What’s the Problem?: Current Trends First

This article was originally published on May 26, 2017 with Exposure Magazine,  where Devika L. Carr is a contributing writer.

People are quick to choose a side. When disparity exists in the systematic incarceration of a particular ethnicity or race, social injustice pioneers are quick to raise historical racism as the underlying cause.

When disparity exists in the portrayal of innocent civilians being murdered by individual law enforcement officers, the number of those killed again has an affinity to a particular ethnicity or race, and social injustice pioneers are quick to raise historical racism as the underlying cause.

So what makes these issues of social injustice so similar?

We want the justice system to work for us. Even if we’ve never been arrested or known anyone who has, there is security in knowing if we are ever innocently arrested or charged with a crime, we would be exonerated without delay.
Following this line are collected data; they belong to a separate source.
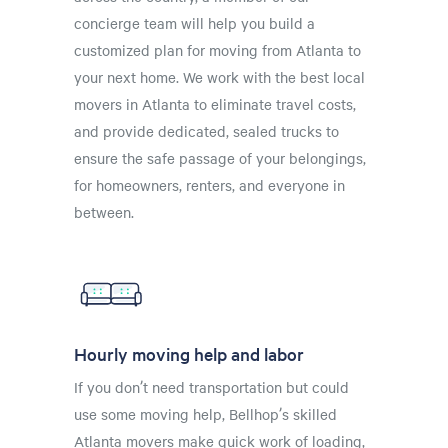
concierge team will help you build a
customized plan for moving from Atlanta to
your next home. We work with the best local
movers in Atlanta to eliminate travel costs,
and provide dedicated, sealed trucks to
ensure the safe passage of your belongings,
for homeowners, renters, and everyone in
between.
Hourly moving help and labor
If you don’t need transportation but could
use some moving help, Bellhop’s skilled
Atlanta movers make quick work of loading,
I’m biracial but I know when people look at me they see black. I’m a law-abiding citizen, but when I enter a department store with my double stroller, toddler book bag with snacks for my 4 year old who is highly allergic to common foods, I know I’m being stared at, I know people are wondering if I’m going to steal something, and I know it just takes one ignorant person to accuse me for me to be facing leading questions from a police officer forcing me to defend my honor.
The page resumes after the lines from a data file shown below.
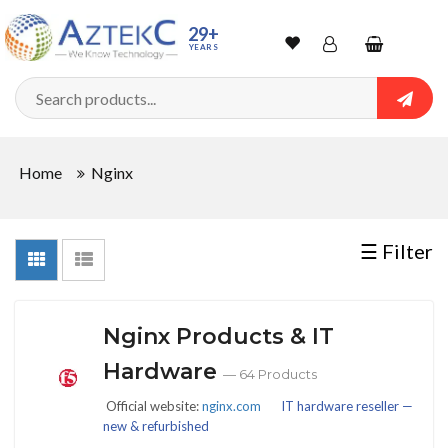
Sort
29+
YEARS
By
Wishlist
Account
Shopping
cart
Searc
Sign In
QUANTITY
Home
Nginx
Track Order
In
☰ Filter
Stock
Nginx Products & IT
CONDITIONS
Hardware
— 64 Products
Official website:
nginx.com
IT hardware reseller —
new & refurbished
New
This is a mild form of fear, but imagine what my boys may encounter when they get old enough to ride together in the car alone.

Let’s just agree how quickly the legal system can swoop some of us up, even when we are innocently living.

Hone in on current trends in justice media and see this:

Black civilians mad about white officers committing crimes against black civilians and getting away with it.

Black civilians mad about black civilians accused of committing crimes against black and white civilians and not getting away with it.

When justice works for us, we are happy with it.

When we don’t get the results we want, we are completely appalled by it.

So what are we really mad about? That it works? Because a reasonable doubt standard is supposed to be so hard to prove beyond. It’s supposed to be difficult to convict because taking away someone’s freedom is a legendary injustice if it happens wrongfully. Or are we mad that it doesn’t work for us?

Do you really understand the decision making process in criminal justice? Do you hold your views consistently or are you a hypocrite? Would understanding how the decision making process actually works help you decide what you’re really mad about? And what would you do about it, even in the wake of understanding?